Ofereci-lhe um livro de orações com a recomendação de aprender de cor as principais e de recitá-las muitas vezes todos os dias.
— Vou fazê-lo com prazer e com a maior facilidade, porque desde que li a vida de Santa Teresinha, tenho a alma em paz e durmo bem toda a noite. Anteriormente meu espírito estava continuamente perturbado e tinha horríveis pesadelos.
Alguns dias antes da sua execução, quando ainda se ignorava a data, Ba-Tam pediu-me com insistência que fosse assistir sua subida ao cadafalso, porque ficaria consolado se nesse momento tiver ao seu lado um sacerdote.

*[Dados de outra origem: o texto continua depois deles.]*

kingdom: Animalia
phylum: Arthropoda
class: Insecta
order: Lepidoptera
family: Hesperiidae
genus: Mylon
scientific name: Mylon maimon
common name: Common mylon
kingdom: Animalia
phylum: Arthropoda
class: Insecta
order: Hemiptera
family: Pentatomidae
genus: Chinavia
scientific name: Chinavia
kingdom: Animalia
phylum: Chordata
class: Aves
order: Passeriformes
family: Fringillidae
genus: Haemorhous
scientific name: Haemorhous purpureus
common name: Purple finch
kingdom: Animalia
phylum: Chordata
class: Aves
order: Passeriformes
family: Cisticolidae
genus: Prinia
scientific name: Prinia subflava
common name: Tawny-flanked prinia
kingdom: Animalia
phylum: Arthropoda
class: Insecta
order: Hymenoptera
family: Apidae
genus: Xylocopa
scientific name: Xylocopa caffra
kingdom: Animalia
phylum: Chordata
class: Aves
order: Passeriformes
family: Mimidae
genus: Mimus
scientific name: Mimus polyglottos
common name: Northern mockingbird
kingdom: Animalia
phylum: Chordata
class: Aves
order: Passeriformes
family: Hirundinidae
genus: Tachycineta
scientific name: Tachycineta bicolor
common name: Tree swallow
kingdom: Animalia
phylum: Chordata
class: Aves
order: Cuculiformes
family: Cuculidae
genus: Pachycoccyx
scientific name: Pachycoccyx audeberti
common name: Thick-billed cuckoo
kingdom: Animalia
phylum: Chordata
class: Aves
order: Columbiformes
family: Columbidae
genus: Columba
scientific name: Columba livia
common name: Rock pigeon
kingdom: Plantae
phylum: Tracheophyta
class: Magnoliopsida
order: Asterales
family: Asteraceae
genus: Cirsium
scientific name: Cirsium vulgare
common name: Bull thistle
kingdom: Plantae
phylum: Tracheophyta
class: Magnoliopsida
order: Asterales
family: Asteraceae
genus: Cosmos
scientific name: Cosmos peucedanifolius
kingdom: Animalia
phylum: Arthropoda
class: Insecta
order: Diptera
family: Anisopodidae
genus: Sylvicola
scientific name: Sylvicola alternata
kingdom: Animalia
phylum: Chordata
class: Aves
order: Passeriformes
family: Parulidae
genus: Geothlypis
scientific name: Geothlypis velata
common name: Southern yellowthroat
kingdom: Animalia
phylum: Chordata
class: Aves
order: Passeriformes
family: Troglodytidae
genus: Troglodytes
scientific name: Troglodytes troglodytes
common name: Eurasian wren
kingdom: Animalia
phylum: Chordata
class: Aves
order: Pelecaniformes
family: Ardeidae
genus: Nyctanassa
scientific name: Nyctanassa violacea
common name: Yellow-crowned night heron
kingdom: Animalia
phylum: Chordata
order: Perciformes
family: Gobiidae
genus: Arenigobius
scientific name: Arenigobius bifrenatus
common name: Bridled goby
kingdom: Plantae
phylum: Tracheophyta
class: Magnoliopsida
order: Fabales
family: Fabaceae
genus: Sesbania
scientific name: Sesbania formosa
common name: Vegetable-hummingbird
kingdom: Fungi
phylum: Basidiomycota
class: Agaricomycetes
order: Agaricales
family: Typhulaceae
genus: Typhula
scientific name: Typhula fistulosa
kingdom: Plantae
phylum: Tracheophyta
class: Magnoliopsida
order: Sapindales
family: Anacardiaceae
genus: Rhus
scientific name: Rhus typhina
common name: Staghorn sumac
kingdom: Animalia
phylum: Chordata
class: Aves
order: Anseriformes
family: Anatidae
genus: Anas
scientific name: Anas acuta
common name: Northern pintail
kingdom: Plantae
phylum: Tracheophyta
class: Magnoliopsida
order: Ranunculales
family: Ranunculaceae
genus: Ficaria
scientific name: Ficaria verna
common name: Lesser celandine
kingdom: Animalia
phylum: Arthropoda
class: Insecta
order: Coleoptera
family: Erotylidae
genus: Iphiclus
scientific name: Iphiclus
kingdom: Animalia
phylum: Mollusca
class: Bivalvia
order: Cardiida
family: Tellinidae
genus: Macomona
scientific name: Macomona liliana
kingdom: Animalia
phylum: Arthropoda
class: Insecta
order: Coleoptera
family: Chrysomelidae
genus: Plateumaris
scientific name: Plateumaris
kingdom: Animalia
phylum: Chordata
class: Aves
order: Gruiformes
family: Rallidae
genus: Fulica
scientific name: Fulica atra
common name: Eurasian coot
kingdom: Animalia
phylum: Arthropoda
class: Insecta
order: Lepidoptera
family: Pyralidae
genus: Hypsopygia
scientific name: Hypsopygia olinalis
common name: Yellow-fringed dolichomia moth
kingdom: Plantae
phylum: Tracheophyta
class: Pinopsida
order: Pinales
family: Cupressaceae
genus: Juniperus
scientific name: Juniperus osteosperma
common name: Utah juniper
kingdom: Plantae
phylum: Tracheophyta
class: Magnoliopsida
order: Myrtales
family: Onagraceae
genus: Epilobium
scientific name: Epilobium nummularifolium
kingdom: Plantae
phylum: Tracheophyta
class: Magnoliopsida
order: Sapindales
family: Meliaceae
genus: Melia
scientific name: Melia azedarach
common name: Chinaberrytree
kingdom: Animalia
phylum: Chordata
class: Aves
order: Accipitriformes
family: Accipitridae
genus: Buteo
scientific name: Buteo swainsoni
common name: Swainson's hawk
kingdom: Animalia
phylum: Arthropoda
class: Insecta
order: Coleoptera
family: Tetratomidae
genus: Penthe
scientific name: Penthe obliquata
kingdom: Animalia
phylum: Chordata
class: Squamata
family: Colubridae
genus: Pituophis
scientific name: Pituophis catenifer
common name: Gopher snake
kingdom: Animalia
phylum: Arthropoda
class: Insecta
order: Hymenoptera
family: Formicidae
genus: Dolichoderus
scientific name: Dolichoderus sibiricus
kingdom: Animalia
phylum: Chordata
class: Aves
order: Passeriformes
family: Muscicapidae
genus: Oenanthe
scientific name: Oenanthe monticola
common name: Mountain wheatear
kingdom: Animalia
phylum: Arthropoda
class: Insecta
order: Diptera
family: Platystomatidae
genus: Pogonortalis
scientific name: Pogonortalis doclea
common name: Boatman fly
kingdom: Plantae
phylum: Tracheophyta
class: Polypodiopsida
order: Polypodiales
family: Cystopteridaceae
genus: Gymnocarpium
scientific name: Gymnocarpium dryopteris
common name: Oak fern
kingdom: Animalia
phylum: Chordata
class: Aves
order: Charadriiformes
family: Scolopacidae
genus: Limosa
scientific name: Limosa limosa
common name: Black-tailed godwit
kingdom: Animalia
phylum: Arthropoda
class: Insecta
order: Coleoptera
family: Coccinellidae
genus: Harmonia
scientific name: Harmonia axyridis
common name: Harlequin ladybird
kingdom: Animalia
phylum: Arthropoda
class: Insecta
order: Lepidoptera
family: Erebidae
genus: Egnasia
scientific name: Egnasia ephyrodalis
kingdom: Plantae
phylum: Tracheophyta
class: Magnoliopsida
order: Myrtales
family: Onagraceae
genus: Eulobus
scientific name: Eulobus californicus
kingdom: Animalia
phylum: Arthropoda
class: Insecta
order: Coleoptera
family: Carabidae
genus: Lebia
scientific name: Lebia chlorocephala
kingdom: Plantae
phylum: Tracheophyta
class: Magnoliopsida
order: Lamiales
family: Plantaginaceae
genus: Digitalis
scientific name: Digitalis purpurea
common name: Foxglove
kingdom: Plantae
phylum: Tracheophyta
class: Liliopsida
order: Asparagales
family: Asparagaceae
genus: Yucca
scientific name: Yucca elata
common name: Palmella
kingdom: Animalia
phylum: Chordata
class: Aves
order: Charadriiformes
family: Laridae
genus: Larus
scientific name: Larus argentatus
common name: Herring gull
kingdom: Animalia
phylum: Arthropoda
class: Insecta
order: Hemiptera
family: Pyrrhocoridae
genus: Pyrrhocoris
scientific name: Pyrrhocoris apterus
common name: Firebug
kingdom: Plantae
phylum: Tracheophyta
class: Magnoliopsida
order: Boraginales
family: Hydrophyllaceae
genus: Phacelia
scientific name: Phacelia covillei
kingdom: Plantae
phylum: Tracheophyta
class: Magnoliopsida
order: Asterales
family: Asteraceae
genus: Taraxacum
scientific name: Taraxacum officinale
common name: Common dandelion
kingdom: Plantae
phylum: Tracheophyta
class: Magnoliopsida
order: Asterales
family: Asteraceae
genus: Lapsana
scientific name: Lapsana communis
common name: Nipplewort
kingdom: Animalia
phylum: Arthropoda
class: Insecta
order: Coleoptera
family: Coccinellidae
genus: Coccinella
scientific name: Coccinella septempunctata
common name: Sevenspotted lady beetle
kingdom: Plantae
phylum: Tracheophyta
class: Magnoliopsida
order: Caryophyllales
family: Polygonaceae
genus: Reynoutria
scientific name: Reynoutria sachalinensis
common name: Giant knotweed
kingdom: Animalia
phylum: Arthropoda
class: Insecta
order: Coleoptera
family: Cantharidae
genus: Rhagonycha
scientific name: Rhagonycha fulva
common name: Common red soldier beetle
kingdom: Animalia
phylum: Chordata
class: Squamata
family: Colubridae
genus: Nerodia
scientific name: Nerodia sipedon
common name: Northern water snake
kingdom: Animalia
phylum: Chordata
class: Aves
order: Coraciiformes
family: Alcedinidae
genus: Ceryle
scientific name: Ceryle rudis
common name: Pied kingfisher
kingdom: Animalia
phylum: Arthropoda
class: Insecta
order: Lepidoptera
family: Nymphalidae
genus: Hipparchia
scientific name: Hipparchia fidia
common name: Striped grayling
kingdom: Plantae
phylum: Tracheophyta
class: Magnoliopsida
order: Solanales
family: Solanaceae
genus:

               A tranquilidade na hora H
               Na véspera da execução recebeu o Baptismo. Foi uma festa para ele. E não sabia ainda que devia morrer no dia seguinte. Mas em consequência de uma indiscrição carcerária veio a sabê-lo à tarde, ao cair da noite.
Os companheiros de prisão disseram-me que tinha passado a noite a rezar e a cantar.
Tinha se recusado a tomar a última refeição e também um copo com bebida alcoólica dizendo: “Não tenho necessidade nenhuma disso”. Recusou igualmente o último cigarro. “Fume esse cigarro para agradar aqueles que lho oferecem”, disse-lhe eu.
Pegou no cigarro e fumou-o com a calma com que fumava os que eu lhe oferecia nas visitas que fazia.
Chegado diante do cadafalso deu provas de uma calma e uma docilidade que surpreendeu toda a gente que o ia assistir à última hora.
Quiseram amarrá-lo, mas recusou-se a isso alegando que não era preciso. Os ajudantes do carrasco, contrafeitos e não querendo forçá-lo, dirigiram-se ao padre:
“O regulamento é formal, temos de amarrá-lo”.
“Deixe-se amarrar porque é preciso. Nosso Senhor também se deixou amarrar”, disse-lhe o capelão.
Então Ba-Tam deixou-se amarrar sem uma palavra, sem um movimento de oposição, de resistência.
No momento em que ia subir ao cadafalso, exclamou:
“Morro contente porque tendo sido batizado sei que os meus pecados foram perdoados e que o meu coração está limpo. Vou comparecer diante de Deus com toda a confiança, sem nenhum temor. Apresentem os meus cumprimentos ao Padre Dronet que tantas vezes me visitou na cela”.
Depois calmamente subiu ao cadafalso e sem que os ajudantes do carrasco tivessem de intervir, meteu a própria cabeça na guilhotina.
O pessoal da prisão estava impressionado ao vê-lo caminhar para a morte com tanta serenidade.
Foi mais uma graça alcançada por Santa Teresinha do Menino Jesus.


 

[1] DIAS, João S. Clá. O inédito sobre os Evangelhos. Vol. VI. Editrice Vaticana, p. 292.